- _Desafío 1_
En el relato de la cena con menú de inspiración japonesa, ¿qué plato llegó fuera de carta?
- _Desafío 2_
Prosigue el relato de la cena con menú de inspiración japonesa a partir de su última frase.

- _Fragmento del texto_
• • • • •

Los anfitriones anunciaron que el menú, temático, giraría en torno a Japón, así lo apunté yo en mis notas, aunque en realidad el menú fue de fusión (está de moda), y si tuviéramos que buscar un titular temático podríamos afirmar que el menú fue japo-albondiguero ya que dos de los platos principales fueron dos tipos de albóndigas (las primeras de salmón, tofu y wasabi, las segundas de pollo con jengibre y puerro).

Todavía no hemos puesto en común las recetas, por lo tanto, de los platos que componían el menú poco puedo decir más allá de su enunciado y de los ingredientes que pudimos adivinar durante la cena, ya cargada de vino y, por ello, algo confusa.

Esta fue la carta:

-      Bombón de jamón,

-      Esferificación (a la manera del chef) de mojito,

-      Delicias de mortadela,

-      Espinacas en salsa de sésamo,

-      Rollitos de Vietnam,

-      Tempura triple,

-      Bolas de tofu y salmón (con mayonesa de wasabi),

-      Corazones de alcachofa con bacalao y caviar de Módena,

-      Albóndigas de pollo al estilo japonés,

-      Tataki de buey (el cocinero nos aseguró que tras pasar la pieza de lomo bajo de buey por la parrilla hubo de sumergirla en hielos para cortar de raíz el punto de cocción y garantizar así que por dentro la carne quedaba de color carmesí).

-      Helado de chocolate picante con mango.

(fuera de carta llegó una crema de escarola y vinagre).



Cada plato obligaría a una entrada individualizada en la que se concretaran los ingredientes y el proceso de elaboración, un proceso un tanto rocambolesco ya que a nuestros amigos les pilló el toro y a las nueve de la noche casi todo estaba por hacer, casi todo era posible.

Del menú, extraordinario, me quedo con las alcachofas, una receta sencilla y pinturera, que fue de las más vistosas de la noche. Me quedo con la alcachofa porque me he dado cuenta que en el blog la tengo abandonada – ciertamente no soy muy alcachofero – pero aquella noche el plato me llamó la atención, recordé que tenía deudas pendientes con la alcachofa, deudas que espero poder ir saldando con el tiempo.

• • • • •

- _Sección de datos_
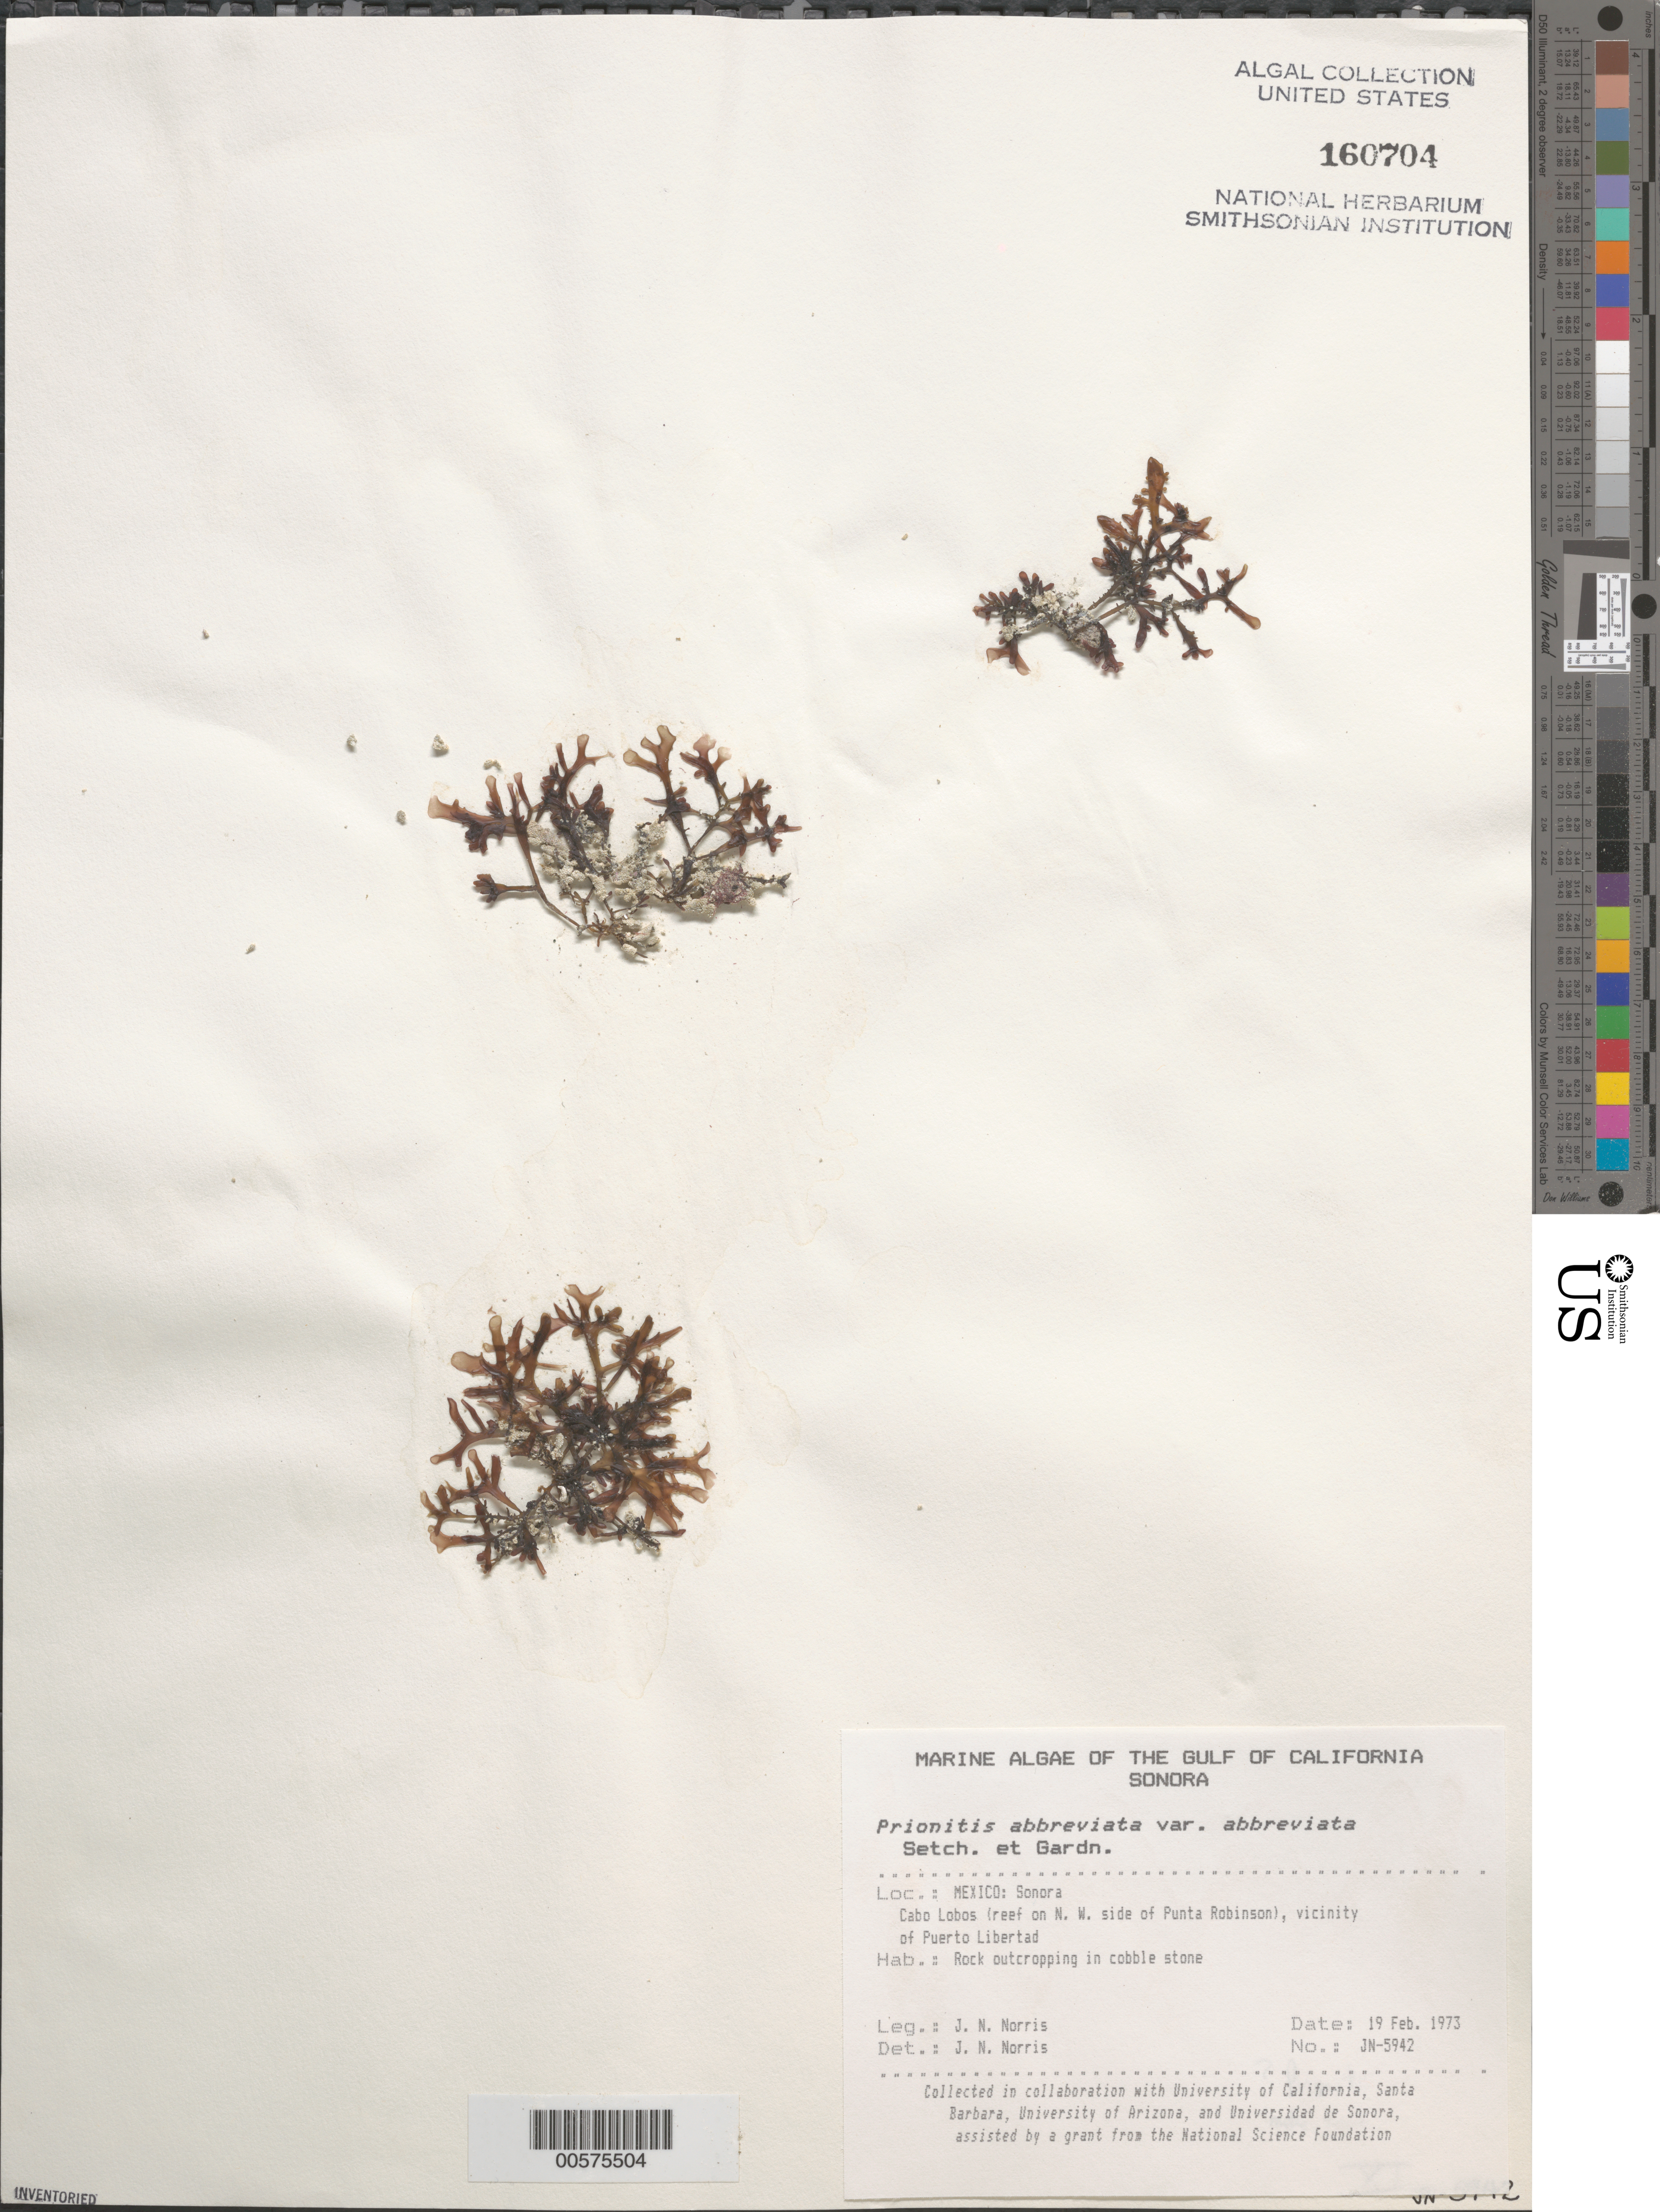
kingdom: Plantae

• • • • •

- _Respuesta 1_
Una crema de escarola y vinagre.

- _Respuesta 2_
Los corazones de alcachofa exigen, como primera premisa, contar con buenas alcachofas. Hay que pelarlas con mimo, rociarlas rápidamente con limón para que no se oxiden y aparezcan los ribetes oscuros, hervirlas con precisión, desechar las hojas exteriores y conseguir un corazón compacto de tonos verde pálido.

Cada uno de los corazones de alcachofa se parte por la mitad y se reserva para montar el plato. Yo creo que al corazón de alcachofa le va bien pasar un instante por una plancha bien caliente y dorarlo un poquito antes de montar el plato.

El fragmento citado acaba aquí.